Singapore is een eiland, een stad en het op 19 na kleinste land ter wereld. Een eilandstadstaat.
      Er aankomen betekent veelal landen op Changi International Airport, of voor vluchten vanuit de omringende landen soms ook op het veel kleinere Seletar Airport.

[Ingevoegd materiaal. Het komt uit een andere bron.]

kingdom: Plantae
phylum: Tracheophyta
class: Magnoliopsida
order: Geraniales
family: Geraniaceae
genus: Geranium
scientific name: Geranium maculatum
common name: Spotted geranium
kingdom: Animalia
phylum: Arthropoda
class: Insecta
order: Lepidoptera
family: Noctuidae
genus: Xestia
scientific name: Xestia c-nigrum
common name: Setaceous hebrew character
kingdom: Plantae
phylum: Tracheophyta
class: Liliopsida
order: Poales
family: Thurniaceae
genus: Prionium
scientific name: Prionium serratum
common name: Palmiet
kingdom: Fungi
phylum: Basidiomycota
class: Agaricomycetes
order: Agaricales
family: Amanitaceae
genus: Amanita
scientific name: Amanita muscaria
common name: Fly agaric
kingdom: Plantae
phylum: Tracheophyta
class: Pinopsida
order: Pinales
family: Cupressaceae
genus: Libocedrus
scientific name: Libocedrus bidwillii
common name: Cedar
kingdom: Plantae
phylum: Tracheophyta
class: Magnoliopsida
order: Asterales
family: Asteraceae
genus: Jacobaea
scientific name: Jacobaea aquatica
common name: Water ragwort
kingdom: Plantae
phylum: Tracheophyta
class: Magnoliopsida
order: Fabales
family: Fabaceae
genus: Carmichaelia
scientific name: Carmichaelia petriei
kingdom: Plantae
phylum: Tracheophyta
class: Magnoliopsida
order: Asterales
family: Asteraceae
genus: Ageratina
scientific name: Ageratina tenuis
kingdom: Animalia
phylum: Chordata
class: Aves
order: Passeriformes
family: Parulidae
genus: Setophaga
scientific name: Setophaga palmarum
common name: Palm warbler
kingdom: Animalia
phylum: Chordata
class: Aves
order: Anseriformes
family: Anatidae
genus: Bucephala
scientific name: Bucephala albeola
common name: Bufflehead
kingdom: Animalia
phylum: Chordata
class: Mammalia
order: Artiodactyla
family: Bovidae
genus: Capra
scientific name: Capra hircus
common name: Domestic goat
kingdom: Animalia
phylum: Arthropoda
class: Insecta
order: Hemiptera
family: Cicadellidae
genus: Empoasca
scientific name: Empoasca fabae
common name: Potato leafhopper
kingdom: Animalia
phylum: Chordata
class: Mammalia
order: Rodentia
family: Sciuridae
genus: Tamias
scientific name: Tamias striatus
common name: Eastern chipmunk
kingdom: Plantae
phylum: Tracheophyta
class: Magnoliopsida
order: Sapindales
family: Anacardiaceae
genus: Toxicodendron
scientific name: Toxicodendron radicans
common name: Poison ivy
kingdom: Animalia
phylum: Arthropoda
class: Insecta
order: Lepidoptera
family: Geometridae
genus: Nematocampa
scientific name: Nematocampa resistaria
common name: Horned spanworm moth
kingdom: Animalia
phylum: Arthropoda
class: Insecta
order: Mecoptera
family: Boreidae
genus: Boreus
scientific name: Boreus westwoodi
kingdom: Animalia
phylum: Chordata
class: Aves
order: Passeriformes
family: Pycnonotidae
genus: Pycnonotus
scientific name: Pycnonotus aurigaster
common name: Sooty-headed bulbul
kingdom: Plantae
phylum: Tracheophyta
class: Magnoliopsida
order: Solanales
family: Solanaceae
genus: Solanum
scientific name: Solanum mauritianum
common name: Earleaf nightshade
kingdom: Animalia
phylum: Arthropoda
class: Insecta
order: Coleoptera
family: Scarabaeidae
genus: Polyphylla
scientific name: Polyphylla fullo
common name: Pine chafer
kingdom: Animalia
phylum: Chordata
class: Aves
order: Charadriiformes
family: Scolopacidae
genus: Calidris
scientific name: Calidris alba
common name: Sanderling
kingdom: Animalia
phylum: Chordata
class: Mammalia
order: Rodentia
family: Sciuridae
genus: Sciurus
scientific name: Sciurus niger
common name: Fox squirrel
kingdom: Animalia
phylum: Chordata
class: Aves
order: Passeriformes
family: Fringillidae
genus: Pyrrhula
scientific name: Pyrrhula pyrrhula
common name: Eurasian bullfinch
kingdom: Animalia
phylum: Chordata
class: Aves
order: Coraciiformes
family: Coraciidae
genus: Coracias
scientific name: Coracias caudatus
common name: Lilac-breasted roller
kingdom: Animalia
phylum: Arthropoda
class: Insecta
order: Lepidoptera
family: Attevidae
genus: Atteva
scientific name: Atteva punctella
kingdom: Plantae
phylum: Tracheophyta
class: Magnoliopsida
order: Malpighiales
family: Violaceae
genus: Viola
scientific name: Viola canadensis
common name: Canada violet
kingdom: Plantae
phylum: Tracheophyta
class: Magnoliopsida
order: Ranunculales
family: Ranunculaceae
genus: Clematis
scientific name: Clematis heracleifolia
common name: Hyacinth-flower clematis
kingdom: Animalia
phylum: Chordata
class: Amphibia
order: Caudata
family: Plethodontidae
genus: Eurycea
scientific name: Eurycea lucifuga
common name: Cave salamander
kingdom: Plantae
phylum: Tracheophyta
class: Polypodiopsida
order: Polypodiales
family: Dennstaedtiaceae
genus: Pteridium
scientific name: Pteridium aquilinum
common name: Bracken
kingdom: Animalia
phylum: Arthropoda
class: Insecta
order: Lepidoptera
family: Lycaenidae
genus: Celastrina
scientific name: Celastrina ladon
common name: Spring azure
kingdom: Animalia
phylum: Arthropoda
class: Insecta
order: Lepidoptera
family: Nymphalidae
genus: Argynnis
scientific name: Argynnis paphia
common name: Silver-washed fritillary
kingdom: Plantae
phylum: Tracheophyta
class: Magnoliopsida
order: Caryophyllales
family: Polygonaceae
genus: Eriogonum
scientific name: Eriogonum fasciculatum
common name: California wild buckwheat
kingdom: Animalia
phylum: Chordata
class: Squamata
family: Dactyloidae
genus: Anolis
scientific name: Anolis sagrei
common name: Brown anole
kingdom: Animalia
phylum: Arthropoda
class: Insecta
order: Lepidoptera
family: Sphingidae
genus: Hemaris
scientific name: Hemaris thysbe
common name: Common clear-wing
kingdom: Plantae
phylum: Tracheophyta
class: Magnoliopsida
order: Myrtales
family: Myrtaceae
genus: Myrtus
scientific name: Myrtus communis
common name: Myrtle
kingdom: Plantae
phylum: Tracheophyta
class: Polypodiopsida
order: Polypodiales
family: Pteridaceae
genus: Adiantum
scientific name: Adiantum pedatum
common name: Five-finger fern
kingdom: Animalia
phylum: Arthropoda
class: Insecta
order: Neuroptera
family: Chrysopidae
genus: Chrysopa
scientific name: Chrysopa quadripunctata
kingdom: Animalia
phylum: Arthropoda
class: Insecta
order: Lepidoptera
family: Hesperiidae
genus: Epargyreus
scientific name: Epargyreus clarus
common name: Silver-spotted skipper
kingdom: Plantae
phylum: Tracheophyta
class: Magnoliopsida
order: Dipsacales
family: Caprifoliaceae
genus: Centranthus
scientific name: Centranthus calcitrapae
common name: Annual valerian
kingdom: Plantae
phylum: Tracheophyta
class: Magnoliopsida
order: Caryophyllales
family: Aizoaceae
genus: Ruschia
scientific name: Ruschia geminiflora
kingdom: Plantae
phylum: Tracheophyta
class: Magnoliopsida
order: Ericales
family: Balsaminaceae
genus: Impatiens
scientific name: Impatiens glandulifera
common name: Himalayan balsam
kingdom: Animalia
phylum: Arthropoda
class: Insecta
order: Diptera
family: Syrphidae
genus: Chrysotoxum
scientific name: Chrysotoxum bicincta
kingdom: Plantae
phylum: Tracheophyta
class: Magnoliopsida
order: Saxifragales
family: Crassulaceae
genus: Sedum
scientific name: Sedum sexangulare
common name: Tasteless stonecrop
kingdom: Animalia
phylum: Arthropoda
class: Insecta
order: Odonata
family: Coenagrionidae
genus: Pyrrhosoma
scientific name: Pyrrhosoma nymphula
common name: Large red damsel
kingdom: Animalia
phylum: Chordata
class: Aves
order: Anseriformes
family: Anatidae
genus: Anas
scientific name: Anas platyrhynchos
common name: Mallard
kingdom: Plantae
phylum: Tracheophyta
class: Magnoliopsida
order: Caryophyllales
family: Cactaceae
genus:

      Maar je kunt ook over land.

Er zijn twee vaste verbindingen met Maleisië: de oudste, de Johor – Singapore Causeway, een dijk in het noorden en de Tuas Second Link, een bijna twee kilometer lange brug in het westen die in 1998 werd geopend.


Malakka Ticket

We namen de bus vanuit Malakka (Melaka) die ons in een paar uur naar Singapore zou rijden. Een tocht in air conditioned comfort en luxe fauteuils met televisieschermen als entertainment en een stewardess die flesjes water en warme vochtige opgerolde handdoekjes uitdeelde. De route liep over een zacht glooiende autoweg. Bij het Sultan Iskandar Complex in Johor Bahru stopte de bus. Alle passagiers moesten uitstappen en met de bagage door het douanecheckpoint.

Exit

Daarna reed de bus de Johor-Singapore causeway op.
      De dijk was voorzien van rijbanen voor personenauto’s, vrachtwagens en bussen en voor scooters en motoren.
      Er liep ook een spoorlijn overheen en langs de oostkant lagen grote buizen waardoor Singapore bijna de helft van zijn waterbehoefte ongezuiverd vanuit Maleisië invoerde en een deel weer gezuiverd exporteerde. Hoewel er hier en daar wel enkele stukken trottoir lagen, stonden er verboden-voor-voetgangers-borden.


Woodlands

Eenmaal in Singapore voerde de weg het Woodlands Checkpoint in. Via een aparte busbaan werden we met talloze andere bussen naar een wat hoger gelegen plateau geleid waar iedereen weer moest uitstappen, bagage mee, enkele trappen op naar een volgende verdieping.
     Daar zat een hele rits beambten in controlehokjes die de papieren controleerden en even verderop werd steekproefsgewijs de bagage gecontroleerd.
      Dan weer een paar trappen af naar het parkeerdeck waar de bus weer op ons stond te wachten. Hoewel het er heel druk was, was het hele proces toch in n half uurtje gepiept.


Entry

Eind negentiende eeuw, toen er nog geen dijk was, moest je de smalle zeestraat tussen beide landen per ferry oversteken. Het verkeer tussen Maleisië en Singapore werd allengs drukker, er kwamen steeds meer ferry’s die steeds vaker voeren, vanaf 1911 zelfs 24 uur per dag.
      De Maleisische ex- en import groeide en de Singaporese haven kreeg een steeds belangrijkere doorvoerfunctie.
      Vrachtferry’s voeren af en aan en toen de spoorweg van Singapore naar Kuala Lumpur klaar was, kwamen er speciale ferry’s over de zeestraat die tot 6 treinwagons per keer konden overvaren.

Ferry

 

Causeway

Het bleef maar drukker worden in de Straat van Johor.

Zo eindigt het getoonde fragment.